Eu gravei a parte portuguesa. Ponte de Lima é um dos lugares mais maravilhosos que eu conheço, portanto, adorei estar lá. A quinta foi muito bem escolhida. A Avelina é arquiteta também de formação, por isso escolheu realmente espaços muito, muito bonitos.

Para mim, foi uma delícia e, de alguma forma, acho que esse prazer pela natureza e pela paisagem do Minho também encanta as pessoas.

Durante as gravações, houve tempo para explorar as regiões? Algum tempo livre ou foi tudo muito intenso?

Bom, muito tempo livre não, mas eu sempre gostei muito dessa região e toda a minha família sempre teve uma ligação forte ao Minho, por isso foi muito bom voltar lá. O que também foi muito divertido é que, claro, muitas vezes nós aqui em Portugal não temos consciência de como a Espanha é diversificada e variada. Por exemplo, grande parte da equipa — a Avelina é de Valência, grande parte da equipa era de Barcelona — portanto, estivemos o tempo todo a divertir-nos justamente entre as várias línguas. Porque eles falam catalão, ou valenciano, que é muito próximo do catalão, e estava-se constantemente a dizer “assim” em português, “assim” em valenciano, “assim” em castelhano. É muito bonito essa nossa comunicação e a facilidade de comunicação entre todos estes povos da Península Ibérica.

Maria de Medeiros
Maria de Medeiros

E na forma de trabalhar entre Portugal e Espanha, sente muitas diferenças em termos de equipas, de trabalho, ou na verdade os processos são muito semelhantes?

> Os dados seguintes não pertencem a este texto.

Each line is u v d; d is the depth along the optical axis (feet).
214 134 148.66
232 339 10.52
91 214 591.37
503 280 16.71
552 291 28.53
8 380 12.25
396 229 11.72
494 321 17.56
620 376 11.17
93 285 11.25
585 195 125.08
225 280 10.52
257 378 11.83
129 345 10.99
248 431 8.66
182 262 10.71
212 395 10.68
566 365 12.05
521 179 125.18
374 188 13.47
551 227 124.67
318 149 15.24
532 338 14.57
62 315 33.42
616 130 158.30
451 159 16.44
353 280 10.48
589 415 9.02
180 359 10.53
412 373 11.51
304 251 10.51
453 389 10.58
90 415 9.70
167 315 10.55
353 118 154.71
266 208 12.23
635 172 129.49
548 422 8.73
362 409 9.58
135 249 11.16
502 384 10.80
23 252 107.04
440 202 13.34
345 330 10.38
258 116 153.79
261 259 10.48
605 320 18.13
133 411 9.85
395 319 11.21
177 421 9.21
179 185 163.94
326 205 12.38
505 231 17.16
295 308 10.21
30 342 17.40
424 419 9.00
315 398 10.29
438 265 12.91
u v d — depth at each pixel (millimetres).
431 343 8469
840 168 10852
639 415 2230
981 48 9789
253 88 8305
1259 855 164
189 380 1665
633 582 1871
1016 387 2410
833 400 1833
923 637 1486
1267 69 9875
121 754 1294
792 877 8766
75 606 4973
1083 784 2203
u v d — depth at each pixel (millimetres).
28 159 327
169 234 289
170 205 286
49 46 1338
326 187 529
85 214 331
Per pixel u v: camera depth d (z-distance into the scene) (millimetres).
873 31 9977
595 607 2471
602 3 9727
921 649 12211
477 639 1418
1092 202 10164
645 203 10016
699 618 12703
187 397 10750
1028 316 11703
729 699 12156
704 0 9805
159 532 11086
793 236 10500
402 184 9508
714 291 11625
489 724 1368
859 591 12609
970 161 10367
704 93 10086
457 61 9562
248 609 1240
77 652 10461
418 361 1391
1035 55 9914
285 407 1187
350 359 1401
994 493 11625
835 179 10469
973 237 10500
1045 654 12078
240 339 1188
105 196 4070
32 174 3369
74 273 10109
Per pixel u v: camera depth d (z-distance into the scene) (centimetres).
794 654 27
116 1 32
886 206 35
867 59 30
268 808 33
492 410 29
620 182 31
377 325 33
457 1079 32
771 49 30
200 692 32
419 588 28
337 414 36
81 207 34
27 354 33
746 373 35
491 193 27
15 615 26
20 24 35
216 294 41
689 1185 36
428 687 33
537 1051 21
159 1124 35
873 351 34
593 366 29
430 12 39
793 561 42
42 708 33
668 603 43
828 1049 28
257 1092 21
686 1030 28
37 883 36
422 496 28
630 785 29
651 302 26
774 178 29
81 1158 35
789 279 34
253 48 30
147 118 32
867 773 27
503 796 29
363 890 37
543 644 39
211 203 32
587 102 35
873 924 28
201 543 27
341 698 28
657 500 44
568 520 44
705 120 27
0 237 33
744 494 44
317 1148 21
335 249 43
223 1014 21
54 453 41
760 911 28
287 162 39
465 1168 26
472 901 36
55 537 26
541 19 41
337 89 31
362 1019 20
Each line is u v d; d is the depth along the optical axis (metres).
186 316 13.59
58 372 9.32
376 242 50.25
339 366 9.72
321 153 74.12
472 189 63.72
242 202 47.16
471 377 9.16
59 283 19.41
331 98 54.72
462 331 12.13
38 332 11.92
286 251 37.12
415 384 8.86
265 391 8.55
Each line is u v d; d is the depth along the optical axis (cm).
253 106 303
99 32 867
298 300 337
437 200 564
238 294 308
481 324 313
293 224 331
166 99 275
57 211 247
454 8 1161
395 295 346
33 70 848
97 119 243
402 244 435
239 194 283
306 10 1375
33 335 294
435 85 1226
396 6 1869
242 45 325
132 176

Eu diria que é muito semelhante. Acho que a linguagem do cinema, enquanto se faz, é um pouco como a música... é internacional. Em Portugal, sempre tivemos equipas técnicas fantásticas. Portanto, havia uma enorme fluidez e nenhuma diferença entre as pessoas da equipa portuguesa ou espanhola.

Estas parcerias entre Portugal e Espanha têm dado frutos, tanto no cinema como nas séries. Especialmente nas séries - o mercado espanhol cresceu imenso nos últimos 10 anos, com a entrada da Netflix. Estas parcerias podem também ajudar o mercado português e as produções nacionais a chegarem a públicos mais vastos no mundo?

Sim, seria bom, claro que sim. E eu, na verdade, sempre senti interesse e curiosidade em Espanha pelo que se faz em Portugal, não só no cinema, mas também na literatura e na música. Por isso, é interessante conhecermo-nos melhor uns aos outros.

Maria de Medeiros
Maria de Medeiros

A Maria já tem um grande currículo de trabalhos e de filmes. Como é partir para um novo projeto? Como é tomar a decisão de abraçar um novo projeto? O que pesa nesse momento?

Eu acho que a intuição funciona muito. A gente sente: 'Aqui posso... posso trazer alguma coisa'. E, de facto, como tenho muita história com Espanha e com a Catalunha, senti-me muito cómoda, confortável justamente nesta encruzilhada de culturas.

Devo dizer que, por exemplo, agora estou de novo a filmar em Portugal, estou a fazer o filme do Luís Galvão Teles e já não estou no Minho, mas no Douro. Para mim, é sempre uma alegria voltar a filmar aqui.

Esta pergunta pode parecer um pouco cliché, mas o que é que ainda lhe falta fazer? Que papéis ou desafios gostaria de abraçar enquanto atriz? Os novos desafios são infinitos, claro, mas o que sente que ainda gostaria de explorar na sua carreira?

Eu nunca penso assim, porque a minha vida tem sido feita de surpresas. Por isso, continuo atenta às surpresas que ainda se irão apresentar, espero.